Now I really want to read a timeline of events 'what-if'-style. I imagine the the immediate surroundings (and matter of the unlucky wielder) would rush in to the sword very, very quickly and perhaps result in new exotic forms of matter? (I assume the following collisions would be more than enough to fuse them together). I have the same doubts about the effect on the sun as Rob Watts and @Rekesoft here, it doesn't seem quite right.
12:54
One other thing to be concerned about is the fact that having that large a mass of extra protons or electrons (owned by these newly created ions) would create an enormous mutual repulsion between them, overwhelming any plausible chemical or physical bonds between the ions and causing whatever the sword was now made of to instantly explode very, very violently as the ions attempt to escape from each other.
WoJ
WoJ
I wonder if Randall Munroe reads this site. If not, someone should tell him, this is a never ending source of "what if" wonders.
@rekesoft Why do you expect the electric field to be short-lived? If, like Radovan answer implies, the protons simply vanish, then there is no positive 6.4MC charge around to balance the electrons' (the overall electric charge of the universe is probably zero). The electrons of the sword will repel each other violently and will eventually disperse, but Gauss' theorem ensures that from the point of view of the Sun, the electric field will have more than enough time to counteract the gravitational pull.
@Erik I just wanted to say that! I did a little googling to make sure and was confirmed, even the largest greatswords didn't weigh over 3 kg, a 4kg one would be good maybe as a wallhanger...
Well, it sounds more like it will attract all the solar wind towards it, rather than ripping the sun apart, since the sun will presumably reach an equilibrium of charge as soon as you start sucking protons off it, where the protons would prefer to stay on the negatively-charged sun. Earth, however, is still obliterated.

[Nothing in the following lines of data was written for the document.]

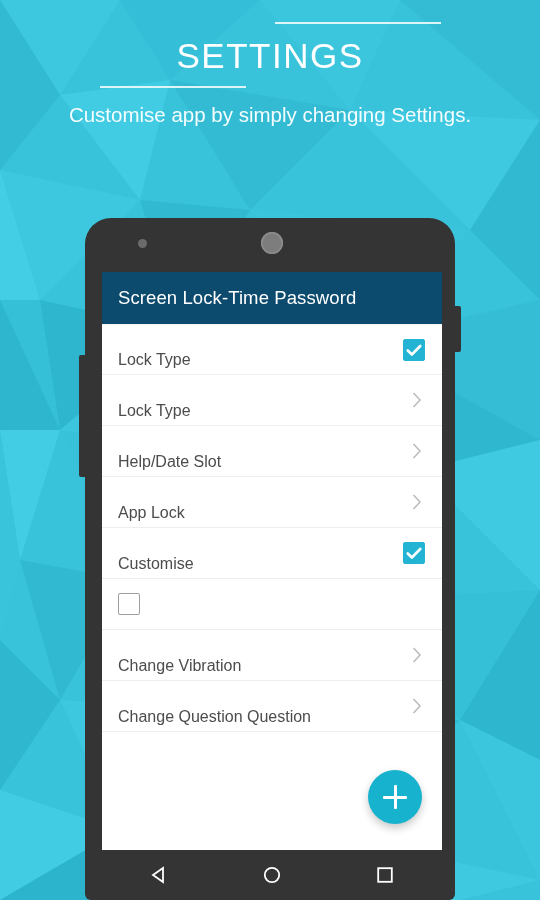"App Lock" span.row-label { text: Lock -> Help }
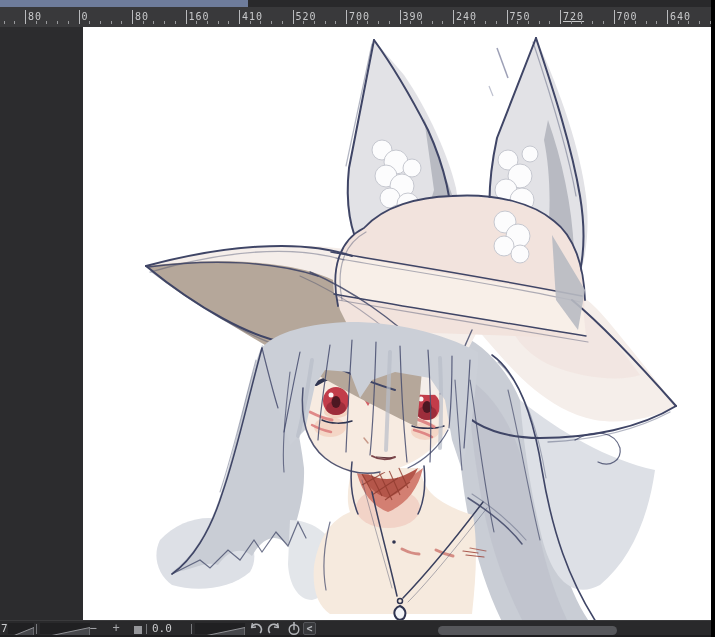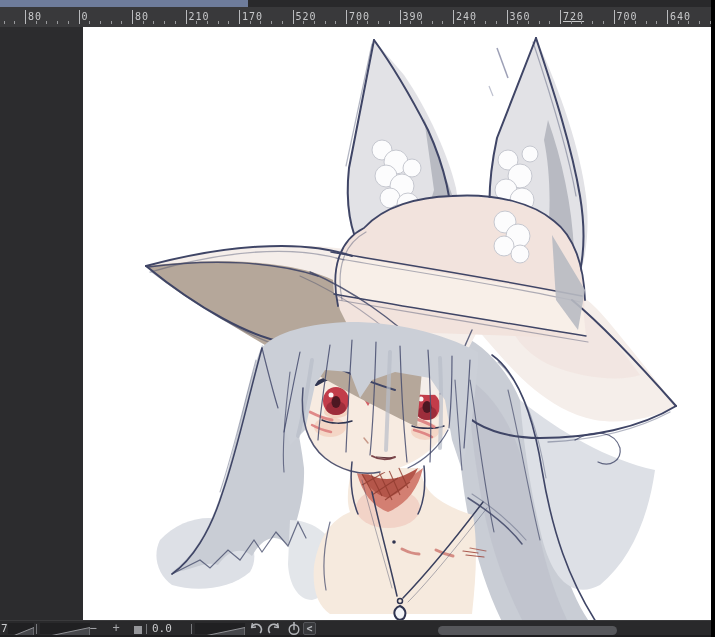"210" span.lab { text: 210 -> 160 }
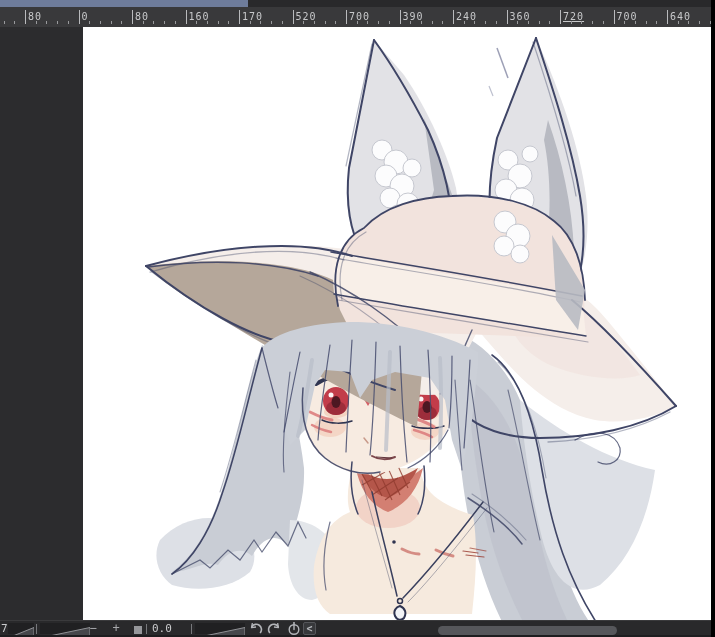"170" span.lab { text: 170 -> 410 }
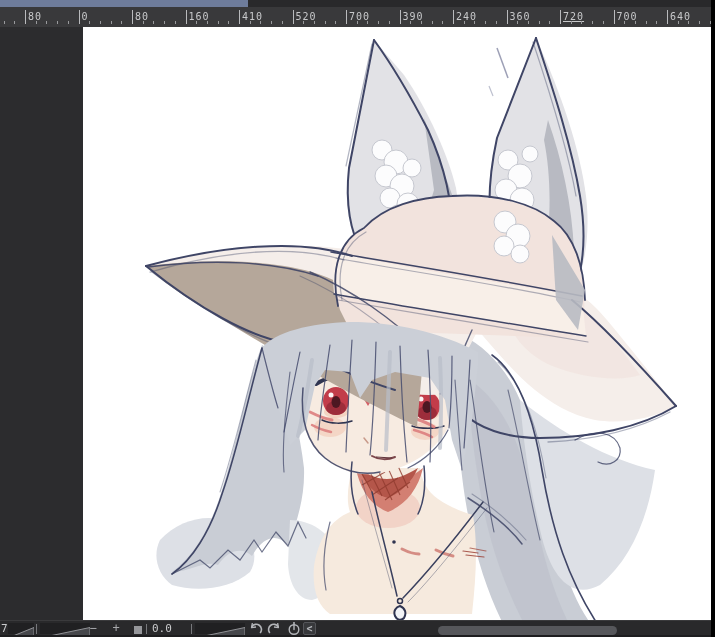"360" span.lab { text: 360 -> 750 }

@Erik Depends on your sword. A typical two-hander is estimated as about 3 kilos while the parade version can have up to 4.5 kilos!
12:54
I checked the electric potential energy of a 4kg ball of iron with one proton removed from each atom. I got 5*10^24 J. It's a long way off from blowing up the earth (that takes 10^32 J), but it's equivalent to a small cargo ship full of antimatter. Antimatter has a higher base energy conversion, but electrostatic energy scales quadratically with both charge and closeness. Since this is a whole lot of charge in a very small space, the energy density outpaces antimatter.
The electric potential is not directly applicable. The strong&weak nuclear forces are what matter. Further, you've ignored the energy you put in to "pull out" that proton -- say an extremely energetic photon, e.g.
Question from a physics noob: how does nuclear transmutation work, then? Or more precisely, how does/could it work without destroying the Sun with an enormous electric discharge?
@user253751 Consider the fact that the Sun is a giant thermonuclear non-stop exploding fusion bomb, held together by gravity... and suddenly you yank protons to one side and electrons to the other one. I would not be surprised to see a supernova-like event (nova-like is certain).
13:24
> At the tip of Harry's wand, a cubic centimetre of ice became (very briefly) a cubic centimetre of densely-packed electrons. Magic didn't care about conservation of mass-energy, so Harry had not in fact encountered any difficulty Transfiguring a gram of ice into approximately one seventieth the mass of the Moon in electrons. He had merely Transfigured a cubic centimetre of one substance into a cubic centimetre of another substance, and Magic didn't care if the mass had increased by twenty orders of magnitude.
It considers the mass, but it fails to consider the photons released by accelerating charge; I think those would be enough to incinerate the planets before the electrons got there, so I don't think this is right:
> In the next twenty minutes, Venus and then Mars were unmade. Each died in darkness, the sun's last rays having outpaced the avenging electrons.